Federal law, however, also contains an exception at 18 U.S.C. § 925(a)(1) that declares that the prohibition to firearm possession does “not apply with respect to … any firearm or ammunitions imported for, sold or shipped to, or issued for the use of … any State or any department, agency, or political subdivision thereof”. Accordingly, state law enforcement agencies are not bound by 18 U.S.C. § 922(g)(5). However, whether DACA recipients and parolees (or other aliens who lack a lawful immigration status) woiuld be eligible to serve as Illinois police is debatable, given the way House Bill 3751 is drafted.
That’s because courts have already concluded that DACA recipients are not authorized to possess or carry firearms under 18 U.S.C. § 922(g)(5) as a general matter, and House Bill 3751 makes such federal authorization a preliminary requirement for eligibility. For example, in United States v. Lopez, 929 F.3d 783, 786-87 (6th Cir. 2019), the court distinguished 18 U.S.C. § 922 from 8 U.S.C. § 1611(b)(2-4), which governs public benefits eligibility for individuals who are “lawfully present”, and 8 U.S.C. § 1182(a)(9)(B)(ii), which governs “unlawful presence” for inadmissibility purposes after the court determined that “lawful presence” may be interpreted differently depending on the statutory context. Additionally, in United States v. Arrieta, 862 F.3d 512, 515-16 (5th Cir. 2017), the court held that because DACA does not confer a legal immigration status to its recipients, it likewise does not change their status for purposes of application of section 922(g)(5). Similarly situated aliens (such as parolees or asylum applicants who also lack a lawful immigration status) would likely be treated the same by a court.

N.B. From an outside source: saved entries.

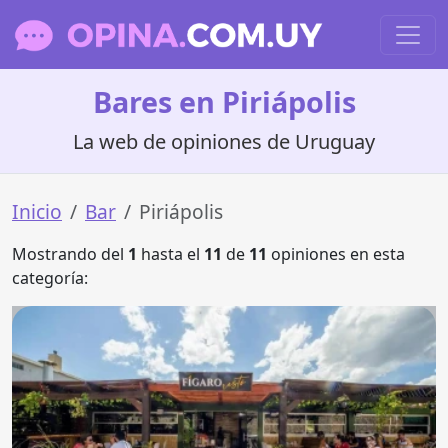
Bares en Piriápolis
La web de opiniones de Uruguay
Inicio
Bar
Piriápolis
Mostrando del
1
hasta el
11
de
11
opiniones en esta
categoría: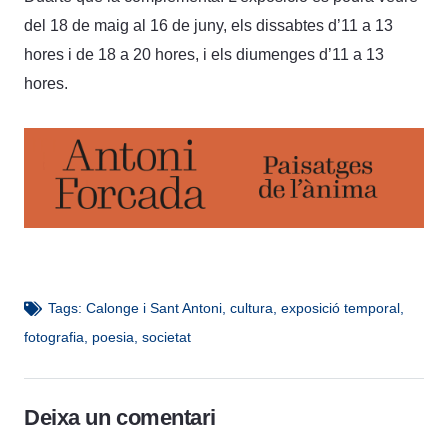
del 18 de maig al 16 de juny, els dissabtes d’11 a 13
hores i de 18 a 20 hores, i els diumenges d’11 a 13
hores.
Tags:
Calonge i Sant Antoni
,
cultura
,
exposició temporal
,
fotografia
,
poesia
,
societat
Deixa un comentari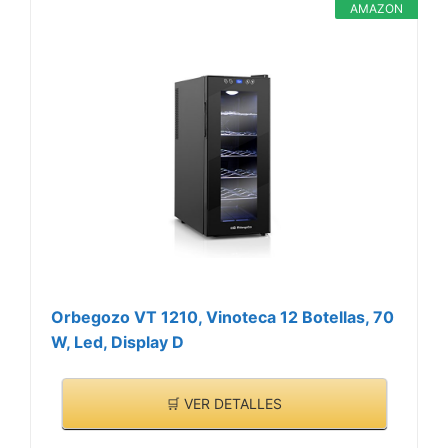
CARACTERÍSTICAS
consumo del vino
AMAZON
>
Muy silencioso, cuenta
con función auto-
descongelación y nivel de
las patas ajustable
Orbegozo VT 1210, Vinoteca 12 Botellas, 70
W, Led, Display D
🛒 VER DETALLES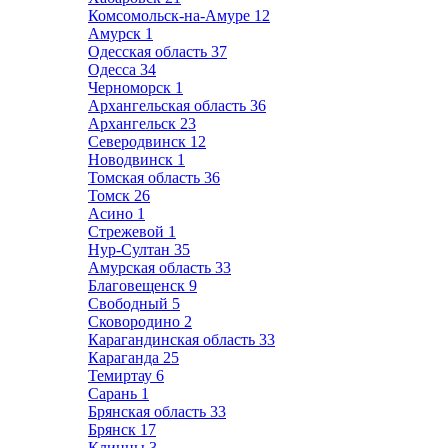
Комсомольск-на-Амуре
12
Амурск
1
Одесская область
37
Одесса
34
Черноморск
1
Архангельская область
36
Архангельск
23
Северодвинск
12
Новодвинск
1
Томская область
36
Томск
26
Асино
1
Стрежевой
1
Нур-Султан
35
Амурская область
33
Благовещенск
9
Свободный
5
Сковородино
2
Карагандинская область
33
Караганда
25
Темиртау
6
Сарань
1
Брянская область
33
Брянск
17
Клинцы
3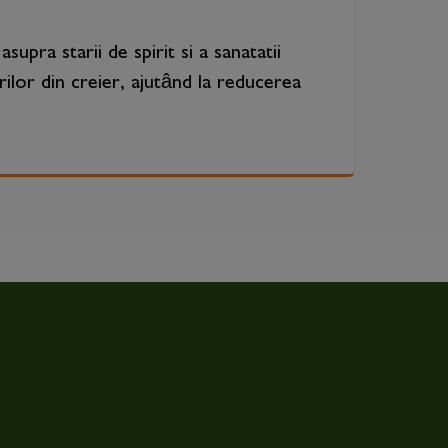
pra starii de spirit si a sanatatii
ilor din creier, ajutând la reducerea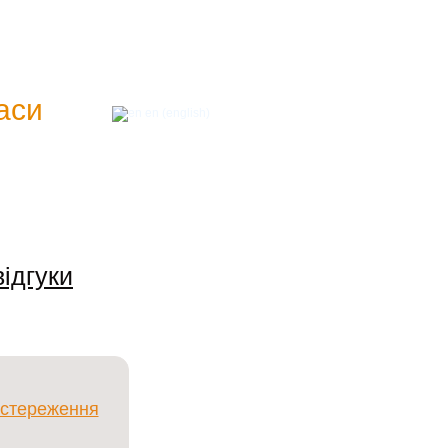
аси
"
en (english)
язатися з нами анонімно і
відгуки
остереження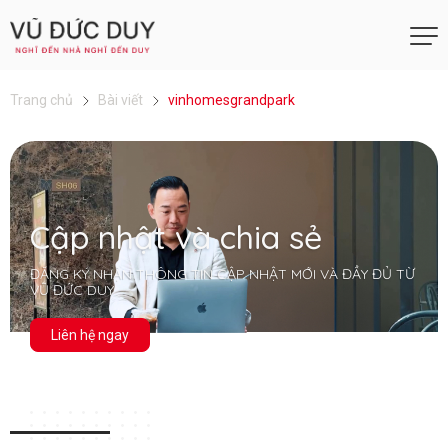
Trang chủ
Bài viết
vinhomesgrandpark
Cập nhật và chia sẻ
ĐĂNG KÝ NHẬN THÔNG TIN CẬP NHẬT MỚI VÀ ĐẦY ĐỦ TỪ
VŨ ĐỨC DUY
Liên hệ ngay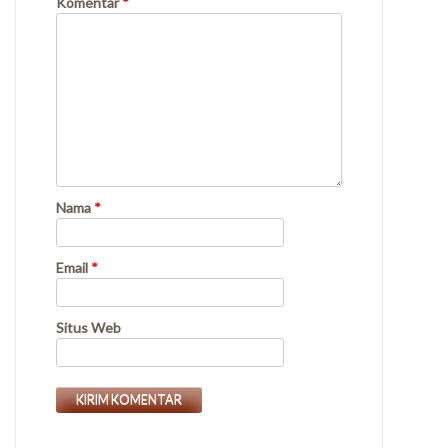
Komentar
*
Nama
*
Email
*
Situs Web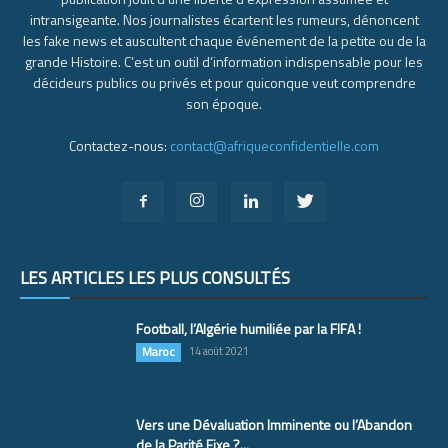
intransigeante. Nos journalistes écartent les rumeurs, dénoncent
les fake news et auscultent chaque événement de la petite ou de la
grande Histoire. C’est un outil d’information indispensable pour les
décideurs publics ou privés et pour quiconque veut comprendre
son époque.
Contactez-nous:
contact@afriqueconfidentielle.com
LES ARTICLES LES PLUS CONSULTÉS
Football, l’Algérie humiliée par la FIFA !
Maroc
14 août 2021
Vers une Dévaluation Imminente ou l’Abandon
de la Parité Fixe ?...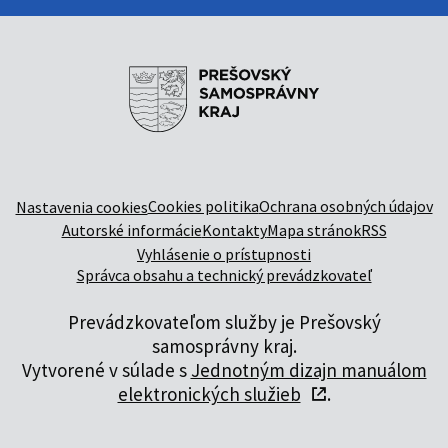
Cookies politika
Ochrana osobných údajov
Nastavenia cookies
Autorské informácie
Kontakty
Mapa stránok
RSS
Vyhlásenie o prístupnosti
Správca obsahu a technický prevádzkovateľ
Prevádzkovateľom služby je Prešovský
samosprávny kraj.
Vytvorené v súlade s
Jednotným dizajn manuálom
elektronických služieb
.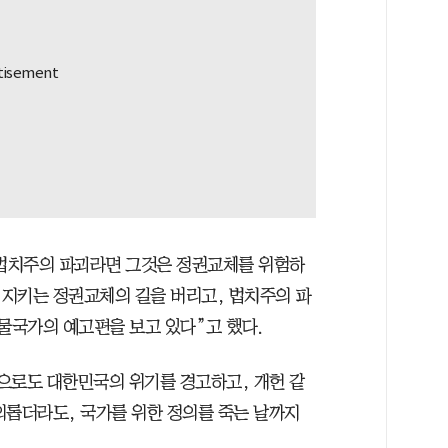
 법치주의 파괴라면 그것은 정권교체를 위험하
지키는 정권교체의 길을 버리고, 법치주의 파
물국가의 예고편을 보고 있다”고 했다.
으로도 대한민국의 위기를 경고하고, 개헌 같
외롭더라도, 국가를 위한 정의를 죽는 날까지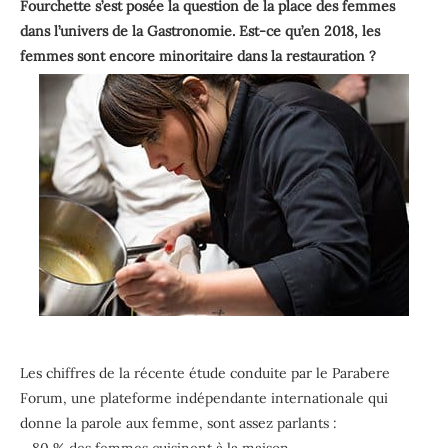
Fourchette s’est posée la question de la place des femmes
dans l’univers de la Gastronomie. Est-ce qu’en 2018, les
femmes sont encore minoritaire dans la restauration ?
Les chiffres de la récente étude conduite par le Parabere
Forum, une plateforme indépendante internationale qui
donne la parole aux femme, sont assez parlants :
– 80 % des femmes cuisinent à la maison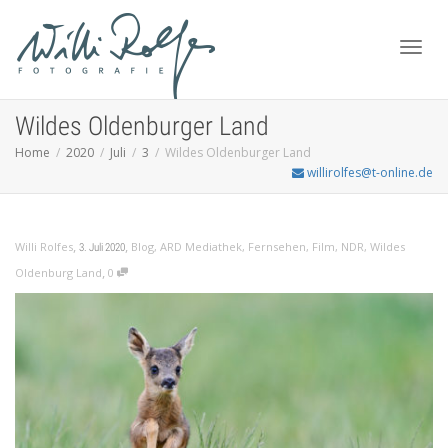
Toggl
Wildes Oldenburger Land
Home
2020
Juli
3
Wildes Oldenburger Land
willirolfes@t-online.de
navig
,
,
Willi Rolfes
Blog
,
ARD Mediathek
,
Fernsehen
,
Film
,
NDR
,
Wildes
3. Juli 2020
,
Oldenburg Land
0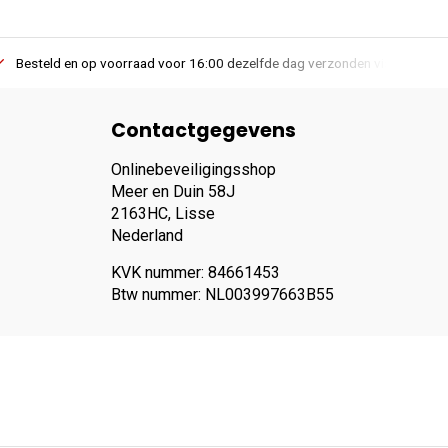
Besteld en op voorraad voor 16:00 dezelfde dag verzonden via PostNL lev
Contactgegevens
Onlinebeveiligingsshop
Meer en Duin 58J
2163HC, Lisse
Nederland
KVK nummer: 84661453
Btw nummer: NL003997663B55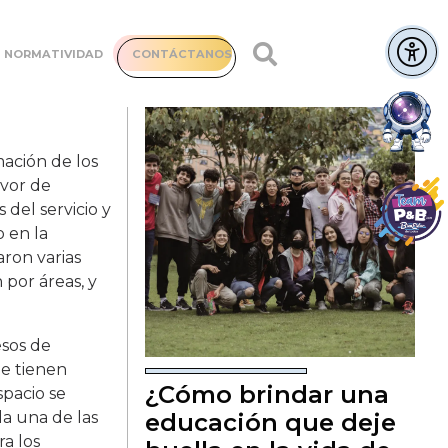
NORMATIVIDAD
CONTÁCTANOS
mación de los
avor de
del servicio y
 en la
aron varias
 por áreas, y
esos de
ue tienen
¿Cómo brindar una
spacio se
da una de las
educación que deje
a los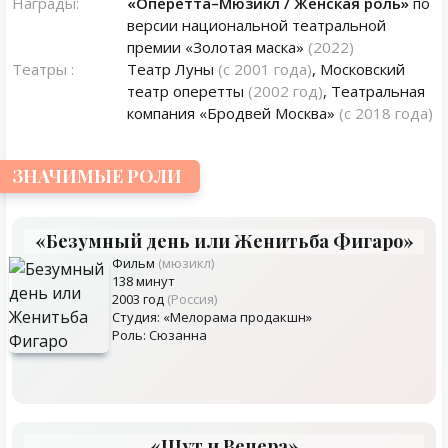
Награды:
«Оперетта–Мюзикл / Женская роль»
по
версии национальной театральной
премии «Золотая маска»
(2022)
Театры :
Театр Луны
(с 2001 года)
, Московский
театр оперетты
(2002 год)
, Театральная
компания «Бродвей Москва»
(с 2018 года)
ЗНАЧИМЫЕ РОЛИ
«Безумный день или Женитьба Фигаро»
Фильм
(мюзикл)
138 минут
2003 год
(Россия)
Студия: «Мелорама продакшн»
Роль: Сюзанна
«Шут и Венера»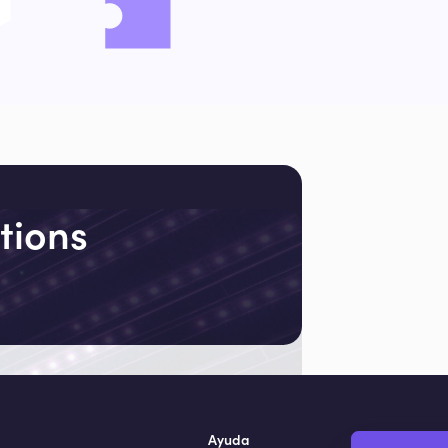
tions
Ayuda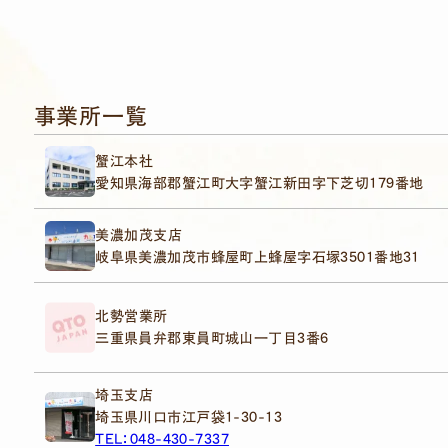
事業所一覧
蟹江本社
愛知県海部郡蟹江町大字蟹江新田字下芝切179番地
美濃加茂支店
岐阜県美濃加茂市蜂屋町上蜂屋字石塚3501番地31
北勢営業所
三重県員弁郡東員町城山一丁目3番6
埼玉支店
埼玉県川口市江戸袋1-30-13
TEL：048-430-7337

All of that is to say that if the federal prohibitions on possessing a firearm (including 18 U.S.C. § 922(g)(5)) do not apply to state law enforcement agencies, then the provision conditioning police eligibility to illegal aliens who are “authorized” is superfluous. A basic principle of statutory interpretation is that courts should “give effect, if possible, to every clause and word of a statute, avoiding … any construction which implies that the legislature was ignorant of the meaning of the language it employed”. Another way to say that is to interpret statutes, “so as to avoid rendering superfluous” any language.
Regardless of the messy legal issues at hand, the new Illinois law was clearly passed to at least message a disregard for the validity of U.S. immigration law. Allowing aliens who are removable from the United States on account of their unlawful immigration status to hold law enforcement positions that will require them to enforce other federal, state, and local laws should be concerning to any American who values the rule of law.